▶ [Trecho do documento]:
───
Confira na íntegra o discurso do presidente Luiz Inácio Lula da Silva, feito hoje durante sessão plenária de debate informal na 15ª Conferência das Partes da Convenção das Nações Unidas sobre Mudança do Clima (COP-15), em Copenhague.
"Senhor presidente, senhor secretário geral, senhores e senhoras chefes de Estado, senhores e senhoras chefes de governo, amigos e amigas.
Confesso a todos vocês que estou um pouco frustrado. Porque há muito tempo discutimos a questão do clima e cada vez mais constatamos que o problema é mais grave do que nós possamos imaginar. Pensando em contribuir para a discussão nesta conferência, o Brasil teve uma posição muito ousada. Apresentamos as nossas metas até 2020.
Assumimos um compromisso e aprovamos no Congresso Nacional, transformando em lei, que o Brasil, até 2020, reduzirá as emissões de gases de efeito estufa de 36,1% a 38,9%, baseado em algumas coisas que nós consideramos importantes: mudança no sistema da agricultura brasileira; mudança no sistema siderúrgico brasileiro; mudança e aprimoramento da nossa matriz energética, que já é uma das mais limpas do mundo, e assumimos o compromisso de reduzir o desmatamento da Amazônia em 80% até 2020.
E fizemos isso construindo uma engenharia econômica que obrigará um país em desenvolvimento, com muitas dificuldades econômicas, a gastar até 2020 US$ 166 bilhões, o equivalente a US$ 16 bilhões por ano. Não é uma tarefa fácil, mas foi necessário tomar essas medidas para mostrar ao mundo que, com meias palavras e com barganhas, a gente não encontraria uma solução nesta Conferência de Copenhague.
Tive o prazer de participar ontem à noite, até às duas e meia da manhã, de uma reunião que, sinceramente, eu não esperava participar, porque era uma reunião onde tinha muitos chefes de Estado, figuras das mais proeminentes do mundo político e, sinceramente, submeter chefes de Estado a determinadas discussões como nós fizemos antes (ontem), há muito tempo eu não assistia.
Eu, ontem, estava na reunião e me lembrava do meu tempo de dirigente sindical, quando estávamos negociando com os empresários. E por que é que tivemos essas dificuldades? Porque nós não cuidamos antes de trabalhar com a responsabilidade com que era necessário trabalhar. A questão não é apenas dinheiro. Algumas pessoas pensam que apenas o dinheiro resolve o problema. Não resolveu no passado, não resolverá no presente e, muito menos, vai resolver no futuro. O dinheiro é importante e os países pobres precisam de dinheiro para manter o seu desenvolvimento, para preservar o meio ambiente, para cuidar das suas florestas. É verdade.
───
▶ [Dados fornecidos]:
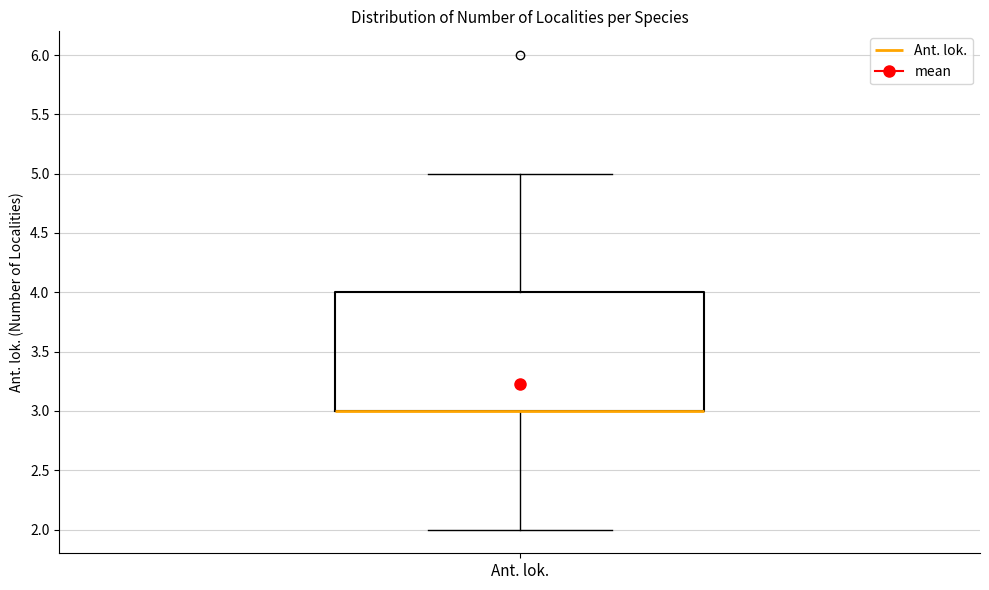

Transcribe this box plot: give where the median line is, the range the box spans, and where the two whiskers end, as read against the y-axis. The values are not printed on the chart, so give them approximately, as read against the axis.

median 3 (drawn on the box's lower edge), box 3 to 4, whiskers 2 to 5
───
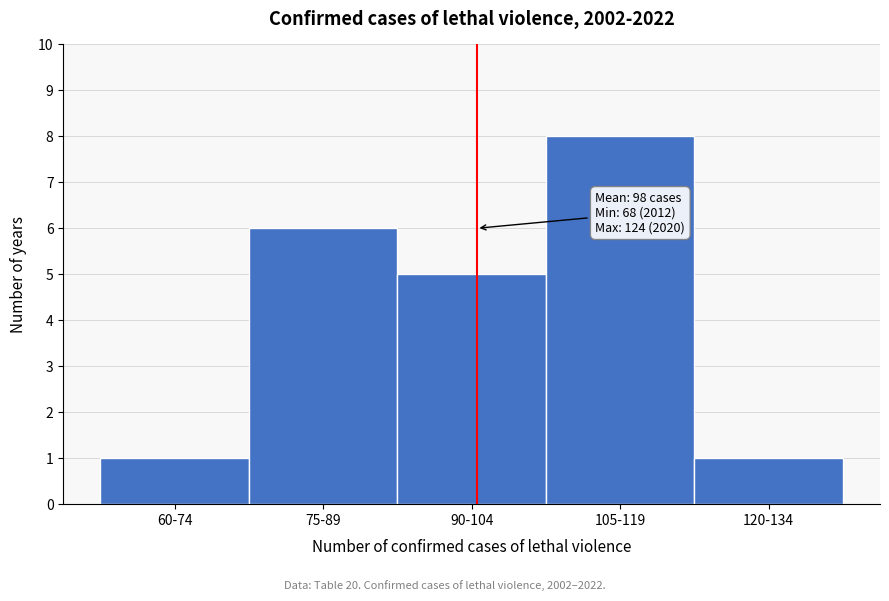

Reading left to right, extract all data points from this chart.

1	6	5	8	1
───
▶ [Tarefa]: Liste todos os interlocutores a quem o discurso de Lula na COP-15 se dirige na saudação de abertura.

▶ [Resposta]:
- Senhor presidente
- Senhor secretário geral
- Senhores e senhoras chefes de Estado
- Senhores e senhoras chefes de governo
- Amigos e amigas